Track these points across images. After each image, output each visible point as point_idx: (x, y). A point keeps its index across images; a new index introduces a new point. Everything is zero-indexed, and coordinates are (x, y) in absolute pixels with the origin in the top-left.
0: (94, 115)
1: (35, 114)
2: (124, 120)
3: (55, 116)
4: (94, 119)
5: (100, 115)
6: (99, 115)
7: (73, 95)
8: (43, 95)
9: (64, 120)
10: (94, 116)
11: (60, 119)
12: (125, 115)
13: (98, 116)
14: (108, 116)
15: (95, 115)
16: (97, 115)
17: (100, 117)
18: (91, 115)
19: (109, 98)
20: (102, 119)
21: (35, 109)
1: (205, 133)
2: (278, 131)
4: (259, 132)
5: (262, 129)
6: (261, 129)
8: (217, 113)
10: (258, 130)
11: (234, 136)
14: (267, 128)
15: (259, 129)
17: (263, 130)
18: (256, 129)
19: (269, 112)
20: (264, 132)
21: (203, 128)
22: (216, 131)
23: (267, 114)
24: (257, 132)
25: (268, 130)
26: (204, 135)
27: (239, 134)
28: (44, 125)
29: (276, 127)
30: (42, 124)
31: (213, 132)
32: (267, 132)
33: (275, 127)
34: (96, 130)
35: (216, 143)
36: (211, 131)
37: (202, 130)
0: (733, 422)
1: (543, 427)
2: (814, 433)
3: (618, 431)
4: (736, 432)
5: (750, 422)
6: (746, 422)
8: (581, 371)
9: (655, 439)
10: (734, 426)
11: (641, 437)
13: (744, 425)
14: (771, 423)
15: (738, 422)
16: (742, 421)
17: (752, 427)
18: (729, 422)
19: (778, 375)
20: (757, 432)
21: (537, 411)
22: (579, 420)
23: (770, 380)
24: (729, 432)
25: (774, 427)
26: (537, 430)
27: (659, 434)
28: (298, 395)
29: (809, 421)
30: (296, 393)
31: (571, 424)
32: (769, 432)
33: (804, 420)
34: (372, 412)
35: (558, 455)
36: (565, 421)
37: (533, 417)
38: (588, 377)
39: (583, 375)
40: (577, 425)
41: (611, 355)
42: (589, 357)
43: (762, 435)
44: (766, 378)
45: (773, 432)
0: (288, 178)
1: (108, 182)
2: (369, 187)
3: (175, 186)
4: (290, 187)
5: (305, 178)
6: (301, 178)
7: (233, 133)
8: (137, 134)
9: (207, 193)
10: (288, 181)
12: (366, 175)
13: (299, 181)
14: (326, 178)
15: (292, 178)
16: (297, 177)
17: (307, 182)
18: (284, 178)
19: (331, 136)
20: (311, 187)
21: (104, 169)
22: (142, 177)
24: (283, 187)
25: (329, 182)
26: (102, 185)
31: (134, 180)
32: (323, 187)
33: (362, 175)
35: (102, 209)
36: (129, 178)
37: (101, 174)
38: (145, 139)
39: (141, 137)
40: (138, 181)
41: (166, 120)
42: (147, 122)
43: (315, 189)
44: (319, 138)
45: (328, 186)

● **Exercise requirements**:
Restate exactly each line of the data from the one bearing "8: (43, 95)" to the end, and add nothing.

● **Task response**:
8: (43, 95)
9: (64, 120)
10: (94, 116)
11: (60, 119)
12: (125, 115)
13: (98, 116)
14: (108, 116)
15: (95, 115)
16: (97, 115)
17: (100, 117)
18: (91, 115)
19: (109, 98)
20: (102, 119)
21: (35, 109)
1: (205, 133)
2: (278, 131)
4: (259, 132)
5: (262, 129)
6: (261, 129)
8: (217, 113)
10: (258, 130)
11: (234, 136)
14: (267, 128)
15: (259, 129)
17: (263, 130)
18: (256, 129)
19: (269, 112)
20: (264, 132)
21: (203, 128)
22: (216, 131)
23: (267, 114)
24: (257, 132)
25: (268, 130)
26: (204, 135)
27: (239, 134)
28: (44, 125)
29: (276, 127)
30: (42, 124)
31: (213, 132)
32: (267, 132)
33: (275, 127)
34: (96, 130)
35: (216, 143)
36: (211, 131)
37: (202, 130)
0: (733, 422)
1: (543, 427)
2: (814, 433)
3: (618, 431)
4: (736, 432)
5: (750, 422)
6: (746, 422)
8: (581, 371)
9: (655, 439)
10: (734, 426)
11: (641, 437)
13: (744, 425)
14: (771, 423)
15: (738, 422)
16: (742, 421)
17: (752, 427)
18: (729, 422)
19: (778, 375)
20: (757, 432)
21: (537, 411)
22: (579, 420)
23: (770, 380)
24: (729, 432)
25: (774, 427)
26: (537, 430)
27: (659, 434)
28: (298, 395)
29: (809, 421)
30: (296, 393)
31: (571, 424)
32: (769, 432)
33: (804, 420)
34: (372, 412)
35: (558, 455)
36: (565, 421)
37: (533, 417)
38: (588, 377)
39: (583, 375)
40: (577, 425)
41: (611, 355)
42: (589, 357)
43: (762, 435)
44: (766, 378)
45: (773, 432)
0: (288, 178)
1: (108, 182)
2: (369, 187)
3: (175, 186)
4: (290, 187)
5: (305, 178)
6: (301, 178)
7: (233, 133)
8: (137, 134)
9: (207, 193)
10: (288, 181)
12: (366, 175)
13: (299, 181)
14: (326, 178)
15: (292, 178)
16: (297, 177)
17: (307, 182)
18: (284, 178)
19: (331, 136)
20: (311, 187)
21: (104, 169)
22: (142, 177)
24: (283, 187)
25: (329, 182)
26: (102, 185)
31: (134, 180)
32: (323, 187)
33: (362, 175)
35: (102, 209)
36: (129, 178)
37: (101, 174)
38: (145, 139)
39: (141, 137)
40: (138, 181)
41: (166, 120)
42: (147, 122)
43: (315, 189)
44: (319, 138)
45: (328, 186)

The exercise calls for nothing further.